Extracted data:
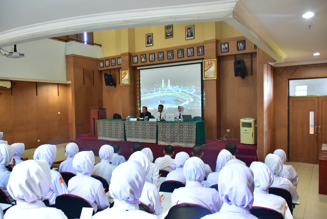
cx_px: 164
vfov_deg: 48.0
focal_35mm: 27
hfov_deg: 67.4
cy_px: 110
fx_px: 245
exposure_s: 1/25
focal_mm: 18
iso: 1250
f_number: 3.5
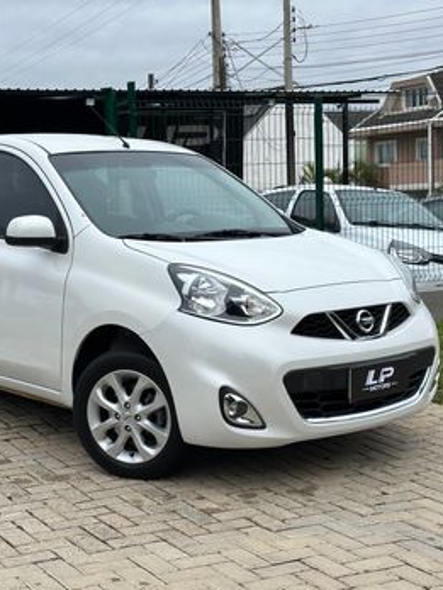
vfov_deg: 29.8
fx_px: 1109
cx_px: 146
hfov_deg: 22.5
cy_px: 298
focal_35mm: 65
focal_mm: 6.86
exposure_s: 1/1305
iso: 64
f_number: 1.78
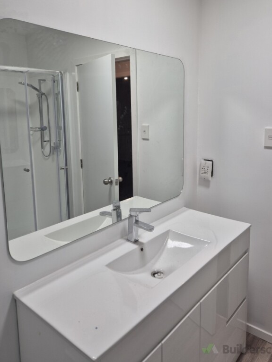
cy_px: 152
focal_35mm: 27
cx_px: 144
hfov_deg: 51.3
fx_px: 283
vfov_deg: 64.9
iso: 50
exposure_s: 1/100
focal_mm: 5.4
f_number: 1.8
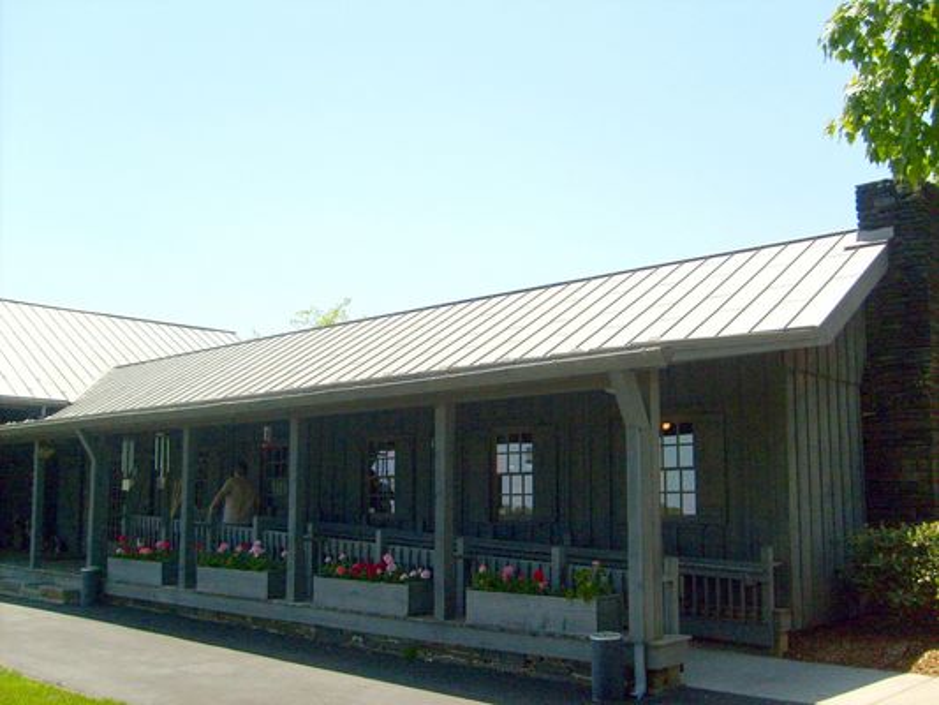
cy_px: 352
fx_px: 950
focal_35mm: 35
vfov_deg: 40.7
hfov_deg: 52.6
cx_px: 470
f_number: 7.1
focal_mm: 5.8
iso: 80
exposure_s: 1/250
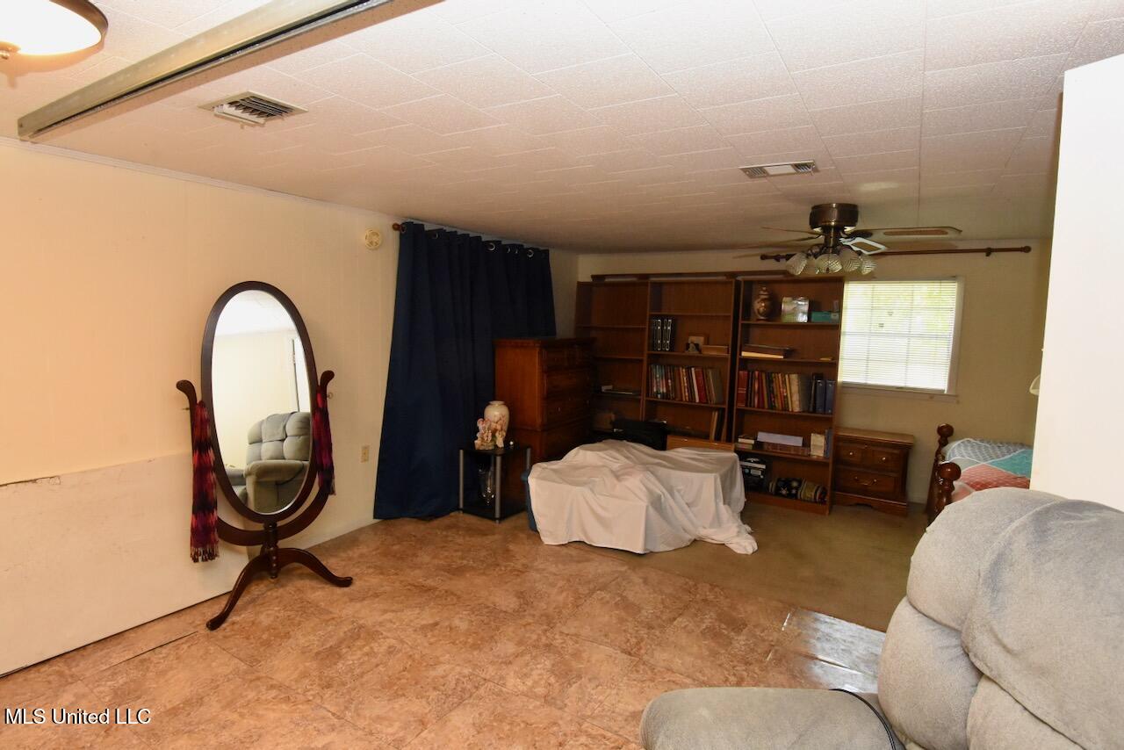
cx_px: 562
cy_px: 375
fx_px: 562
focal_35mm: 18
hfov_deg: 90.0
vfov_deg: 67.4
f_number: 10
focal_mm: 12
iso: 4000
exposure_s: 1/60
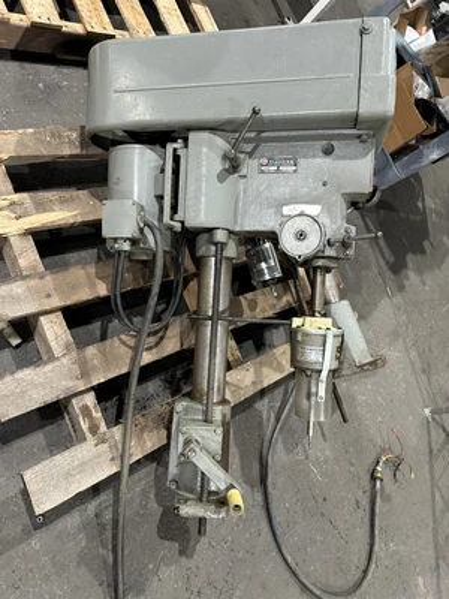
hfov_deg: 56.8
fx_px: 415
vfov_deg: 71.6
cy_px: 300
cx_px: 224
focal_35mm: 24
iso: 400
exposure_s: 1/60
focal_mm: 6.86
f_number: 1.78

What you need to do: Copy out all of the listing word for word, but skip the images.

Answer area:
cx_px: 164
vfov_deg: 48.0
focal_35mm: 27
hfov_deg: 67.4
cy_px: 110
fx_px: 245
exposure_s: 1/25
focal_mm: 18
iso: 1250
f_number: 3.5
vfov_deg: 29.8
fx_px: 1109
cx_px: 146
hfov_deg: 22.5
cy_px: 298
focal_35mm: 65
focal_mm: 6.86
exposure_s: 1/1305
iso: 64
f_number: 1.78
cy_px: 152
focal_35mm: 27
cx_px: 144
hfov_deg: 51.3
fx_px: 283
vfov_deg: 64.9
iso: 50
exposure_s: 1/100
focal_mm: 5.4
f_number: 1.8
cy_px: 352
fx_px: 950
focal_35mm: 35
vfov_deg: 40.7
hfov_deg: 52.6
cx_px: 470
f_number: 7.1
focal_mm: 5.8
iso: 80
exposure_s: 1/250
cx_px: 562
cy_px: 375
fx_px: 562
focal_35mm: 18
hfov_deg: 90.0
vfov_deg: 67.4
f_number: 10
focal_mm: 12
iso: 4000
exposure_s: 1/60
hfov_deg: 56.8
fx_px: 415
vfov_deg: 71.6
cy_px: 300
cx_px: 224
focal_35mm: 24
iso: 400
exposure_s: 1/60
focal_mm: 6.86
f_number: 1.78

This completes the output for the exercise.